Niemand ist davor sicher, dass er gemobbt wird. Mobbing kann auch dich treffen, obwohl du nichts getan hast, dich immer freundschaftlich und kameradschaftlich verhalten hast. Warum einige Jugendliche zum Mobbing-Opfer werden, können auch die Fachleute nicht genau erklären. Es scheint so zu sein, dass sich Jugendliche in Gruppen oder Klassenverbänden willkürlich ein Opfer aussuchen, Gefolgsleute um sich scharen und mit ihrem unsozialen Verhalten beginnen. Grundsätzlich lässt sich sagen, dass du zum Opfer werden kannst, einfach weil du da bist und nicht, weil du etwas getan hättest. Die Schuld liegt niemals bei dir! Warum Jugendliche zu Mobbern werden, lässt sich auch nicht einfach erklären. Einer der Gründe könnte sein, dass sie selbst unsicher sind und jemand brauchen, den sie fertigmachen können, damit sie sich besser fühlen. Mobbende Jugendliche können sich nicht in ihre Opfer hineinversetzen und wissen deshalb oftmals nicht, was sie mit ihrem Verhalten anrichten.

Was kannst du tun, wenn du gemobbt wirst?

Wenn du das Gefühl hast, du wirst gemobbt, brauchst du Hilfe. Keiner kommt allein aus dieser Situation wieder heraus. Sprich mit deinen Eltern und bitte sie um Unterstützung. Informiere deine Lehrer über das, was im Klassenzimmer oder auf dem Schulhof passiert. Das ist kein Petzen, sondern die einzige Möglichkeit, gegen das Mobben anzugehen. Versuche dein Selbstvertrauen wieder aufzubauen. Du bist wertvoll! Egal, ob du etwas zu dick oder ein Matheversager bist, ob du Pickel hast oder eine Niete im Sport bist. So wie du bist, so bist du ok! Niemand hat das Recht, dich deswegen zu hänseln oder auf eine andere Weise zu belästigen.

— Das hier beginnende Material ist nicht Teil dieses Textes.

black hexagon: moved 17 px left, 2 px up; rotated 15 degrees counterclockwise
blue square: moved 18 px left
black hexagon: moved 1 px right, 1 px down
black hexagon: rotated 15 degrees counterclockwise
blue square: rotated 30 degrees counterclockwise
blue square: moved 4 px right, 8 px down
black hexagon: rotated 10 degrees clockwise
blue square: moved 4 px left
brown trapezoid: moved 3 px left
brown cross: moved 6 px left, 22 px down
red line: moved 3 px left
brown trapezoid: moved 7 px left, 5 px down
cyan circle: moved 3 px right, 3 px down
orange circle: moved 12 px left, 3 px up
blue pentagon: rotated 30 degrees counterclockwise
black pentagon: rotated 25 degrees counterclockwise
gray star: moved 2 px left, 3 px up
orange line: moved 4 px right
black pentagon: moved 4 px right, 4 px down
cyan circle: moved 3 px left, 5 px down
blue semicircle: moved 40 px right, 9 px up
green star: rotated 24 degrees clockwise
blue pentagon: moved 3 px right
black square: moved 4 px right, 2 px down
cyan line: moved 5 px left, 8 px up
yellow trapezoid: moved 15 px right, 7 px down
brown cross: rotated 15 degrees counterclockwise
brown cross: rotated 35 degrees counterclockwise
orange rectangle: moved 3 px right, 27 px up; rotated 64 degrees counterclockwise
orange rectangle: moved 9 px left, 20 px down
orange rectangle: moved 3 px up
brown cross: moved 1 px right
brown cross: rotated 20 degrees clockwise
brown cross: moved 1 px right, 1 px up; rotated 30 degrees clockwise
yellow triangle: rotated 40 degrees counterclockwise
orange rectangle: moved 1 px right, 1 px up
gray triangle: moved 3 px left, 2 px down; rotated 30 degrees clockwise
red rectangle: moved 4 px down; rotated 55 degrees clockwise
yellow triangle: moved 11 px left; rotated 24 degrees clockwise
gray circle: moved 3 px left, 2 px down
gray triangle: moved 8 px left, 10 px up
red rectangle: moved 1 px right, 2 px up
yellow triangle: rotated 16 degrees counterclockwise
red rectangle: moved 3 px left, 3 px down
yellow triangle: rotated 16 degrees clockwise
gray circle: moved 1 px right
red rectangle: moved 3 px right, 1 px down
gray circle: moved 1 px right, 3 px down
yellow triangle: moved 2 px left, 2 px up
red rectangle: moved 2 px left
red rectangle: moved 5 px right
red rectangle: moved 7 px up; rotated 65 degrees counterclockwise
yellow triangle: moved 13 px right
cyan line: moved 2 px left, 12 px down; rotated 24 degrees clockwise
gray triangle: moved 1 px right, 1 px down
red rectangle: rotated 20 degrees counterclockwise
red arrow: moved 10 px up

Neues Selbstvertrauen gewinnen

Manchmal hilft es, die Schule zu wechseln, um von den mobbenden Klassenkameraden wegzukommen. Das ist kein Weglaufen, sondern eine Hilfe, damit du zukünftig in Ruhe gelassen wirst und wieder gern zur Schule gehst. Lerne andere Jugendliche im Verein oder auf einer Jugendreise kennen, die dich so akzeptieren, wie du bist, und dich unterstützen. Wer die gleichen Ziele hat wie du, wird dich schätzen und dir in miesen Situationen helfen. Dadurch wirst du wieder selbstbewusster und neuen Spaß am Leben finden. Wenn du das Gefühl hast, dass das Mobben im Verein oder auf der Jugendreise wieder anfängt, wende dich sofort an die Teamer oder Jugendbegleiter. Sie stehen auf deiner Seite und helfen dir bei der Lösung deiner Probleme.